:: DATA ::

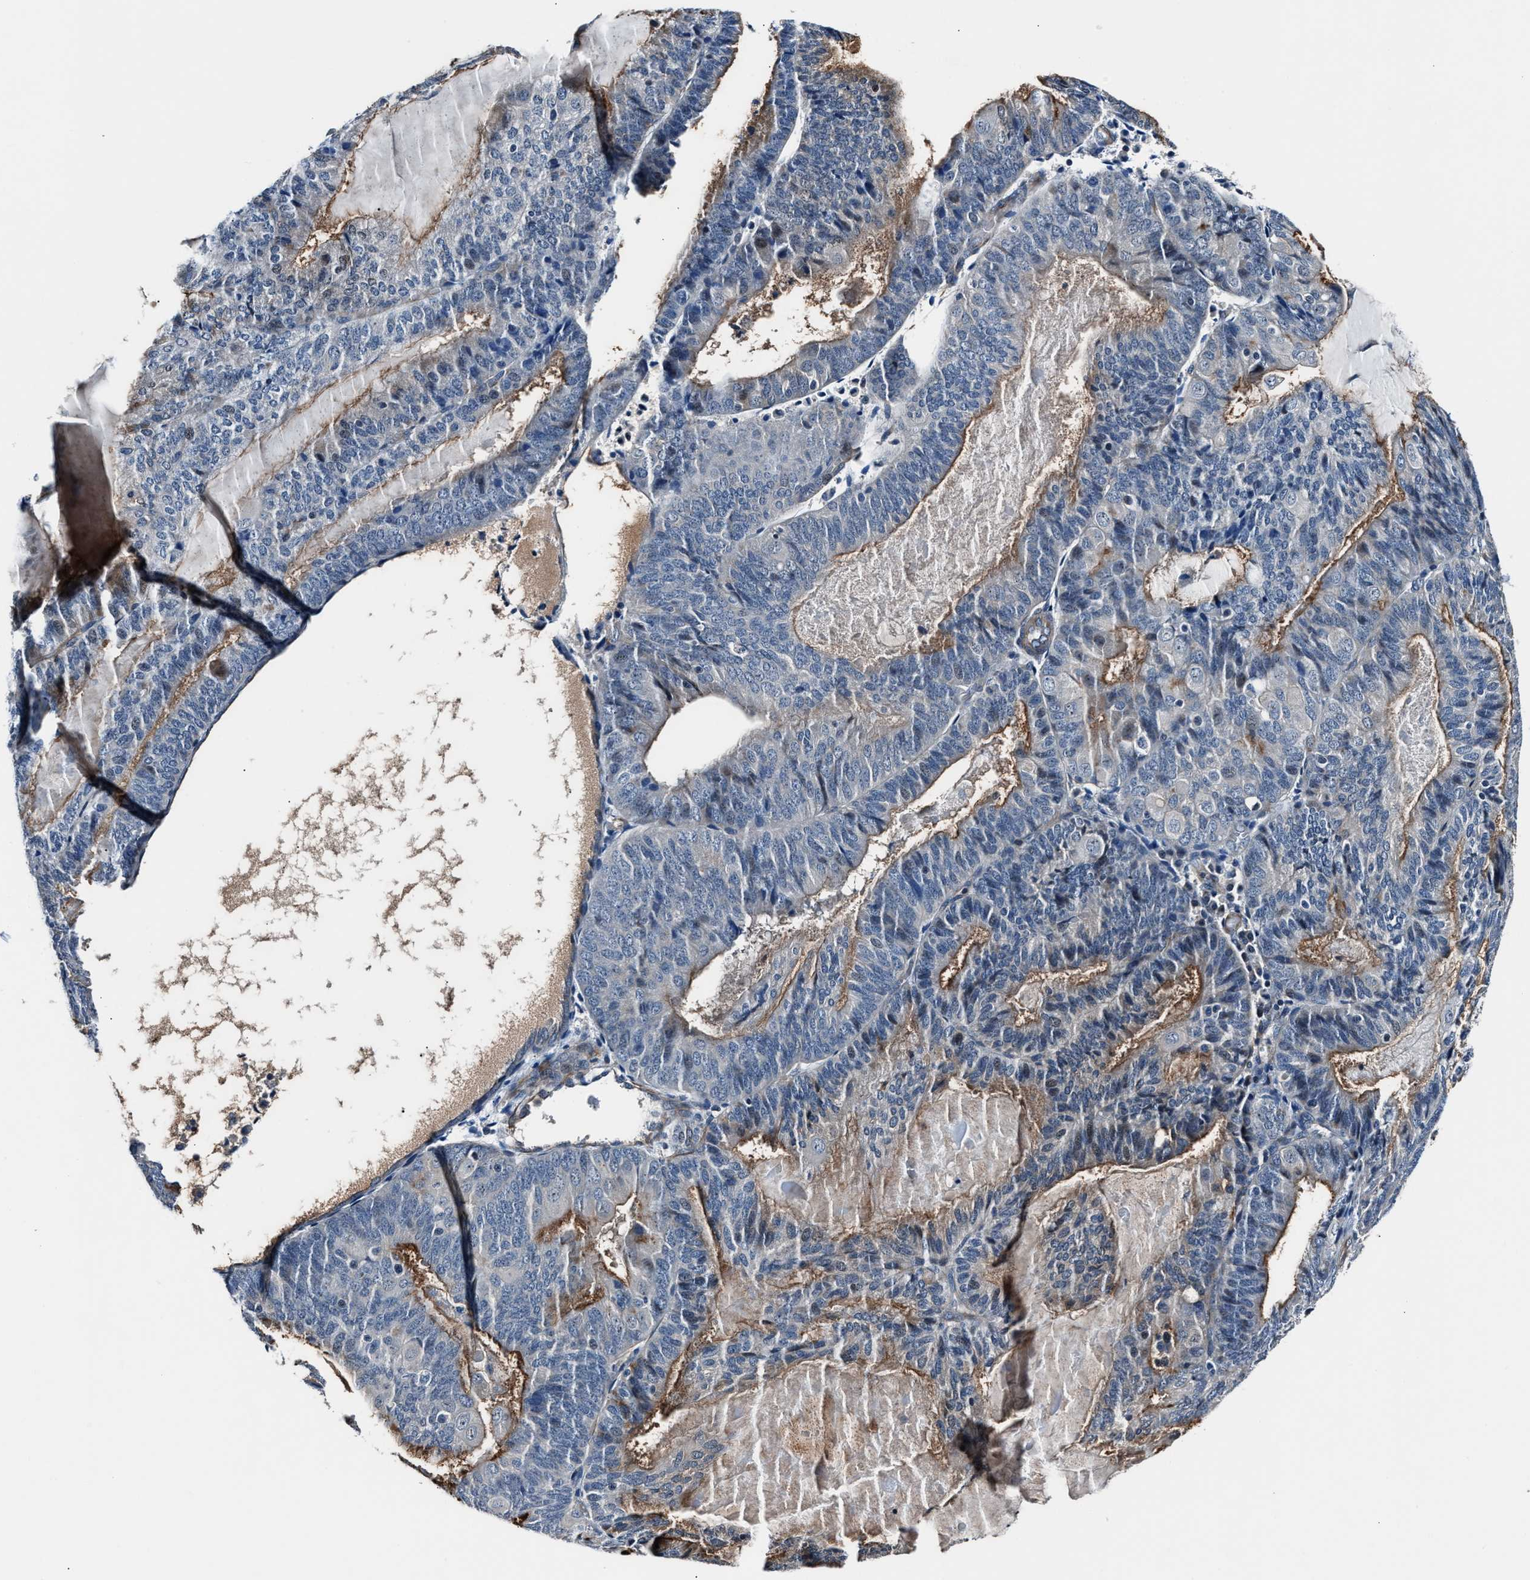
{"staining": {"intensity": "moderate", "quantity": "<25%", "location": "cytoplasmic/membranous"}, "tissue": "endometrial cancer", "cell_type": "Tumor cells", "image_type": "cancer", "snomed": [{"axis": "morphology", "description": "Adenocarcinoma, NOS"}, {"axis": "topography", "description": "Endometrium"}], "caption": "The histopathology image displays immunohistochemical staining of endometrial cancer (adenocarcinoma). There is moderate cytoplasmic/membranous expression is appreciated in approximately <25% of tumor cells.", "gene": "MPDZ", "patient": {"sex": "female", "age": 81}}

:::
:: DATA ::

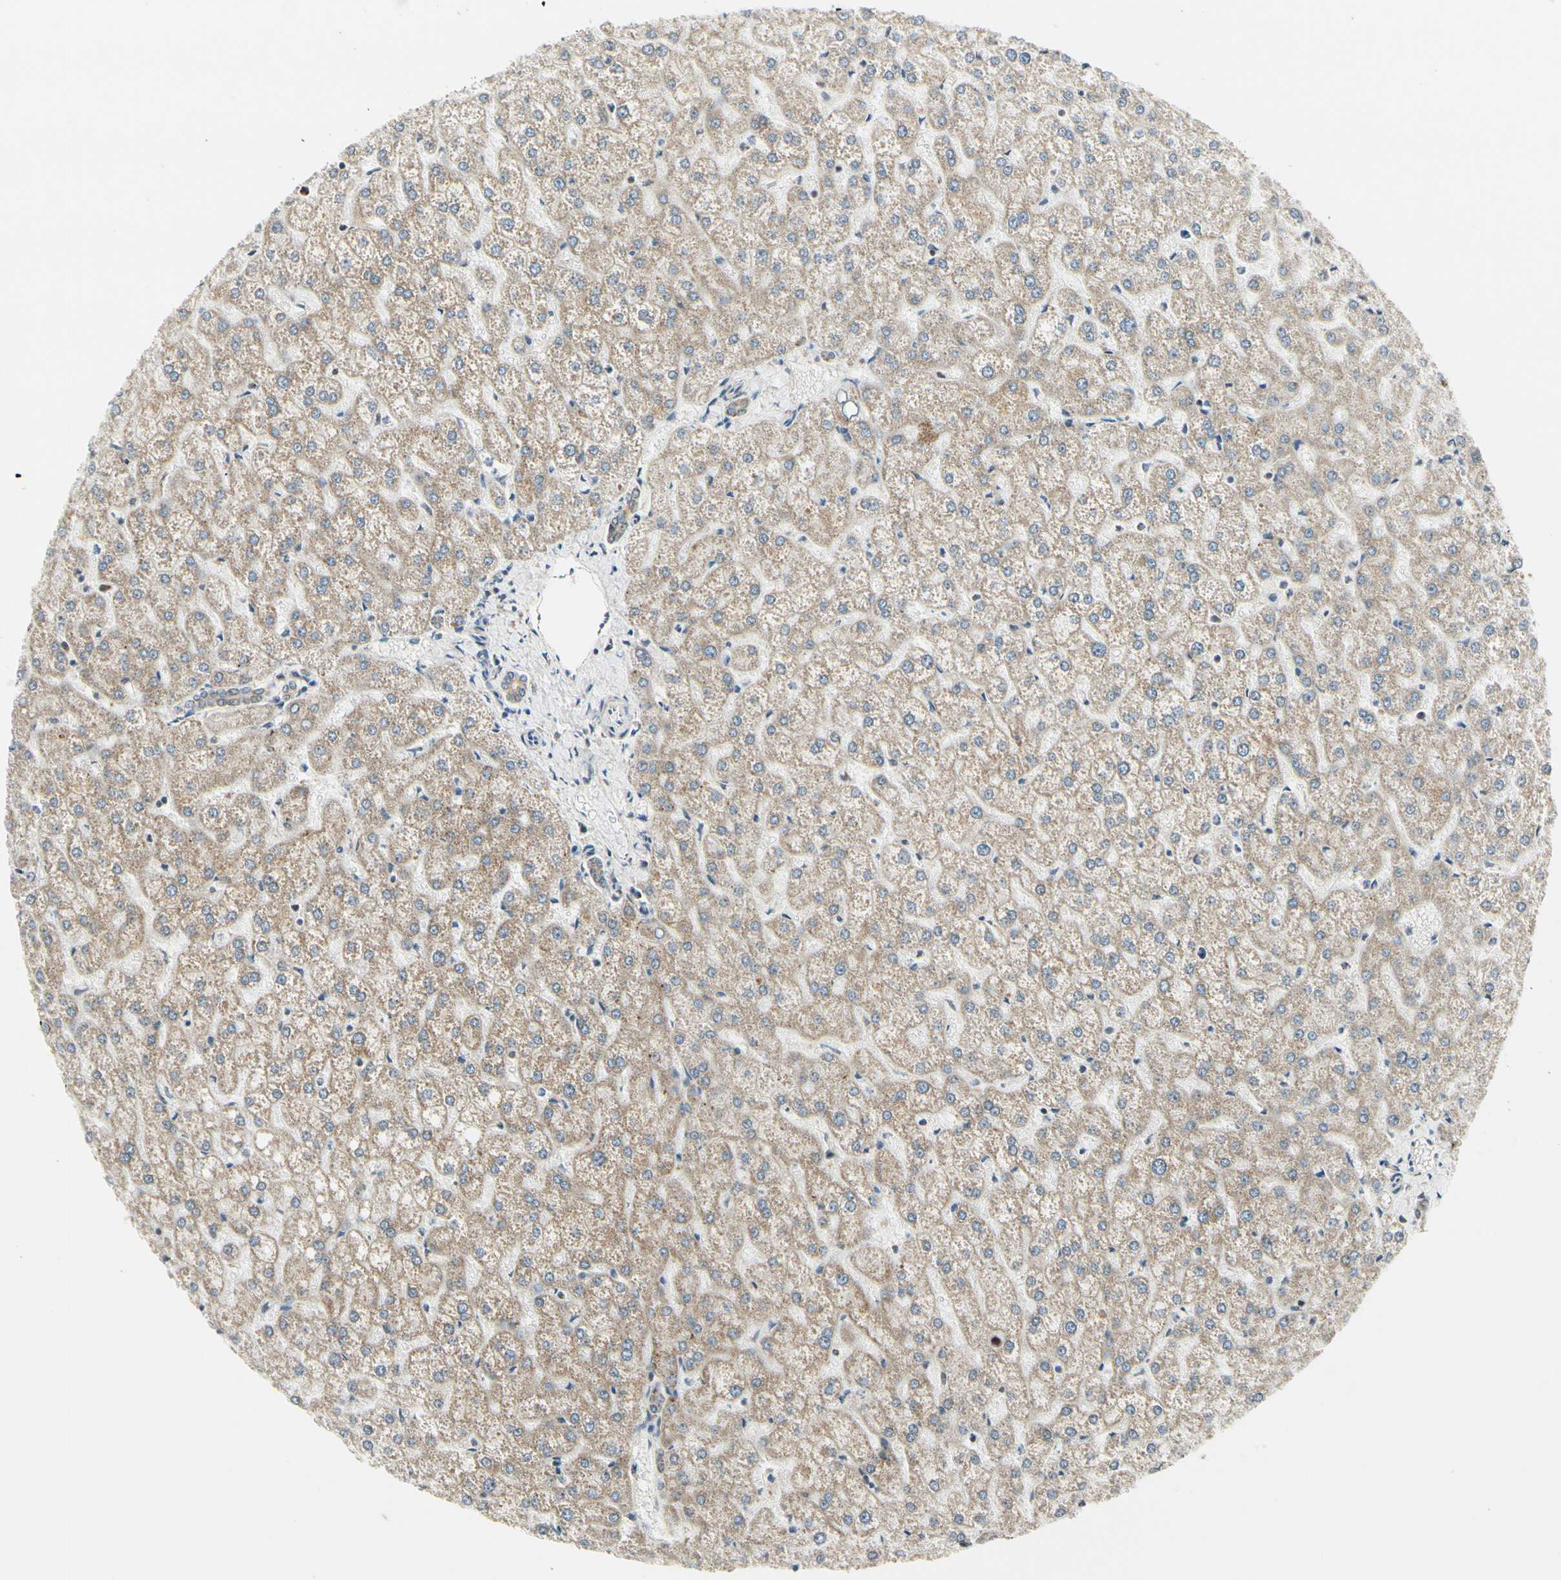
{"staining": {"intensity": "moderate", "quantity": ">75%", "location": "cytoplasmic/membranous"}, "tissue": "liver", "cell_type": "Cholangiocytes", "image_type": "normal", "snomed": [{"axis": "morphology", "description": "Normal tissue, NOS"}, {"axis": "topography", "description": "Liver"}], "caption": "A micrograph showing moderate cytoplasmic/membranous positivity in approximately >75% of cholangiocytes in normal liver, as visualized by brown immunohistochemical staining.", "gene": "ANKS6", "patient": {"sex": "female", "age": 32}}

:::
:: DATA ::

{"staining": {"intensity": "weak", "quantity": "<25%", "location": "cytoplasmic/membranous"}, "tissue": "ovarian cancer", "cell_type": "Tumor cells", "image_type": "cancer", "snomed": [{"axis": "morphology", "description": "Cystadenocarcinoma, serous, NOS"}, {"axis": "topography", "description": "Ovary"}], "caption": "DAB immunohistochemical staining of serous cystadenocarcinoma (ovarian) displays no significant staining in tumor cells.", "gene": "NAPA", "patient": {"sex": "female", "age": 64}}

:::

**WHAT YOU WILL DO**
Please tally each line in the material above that contains "moderate", and let the number be your entire reply.

**WRITTEN SOLUTION**
2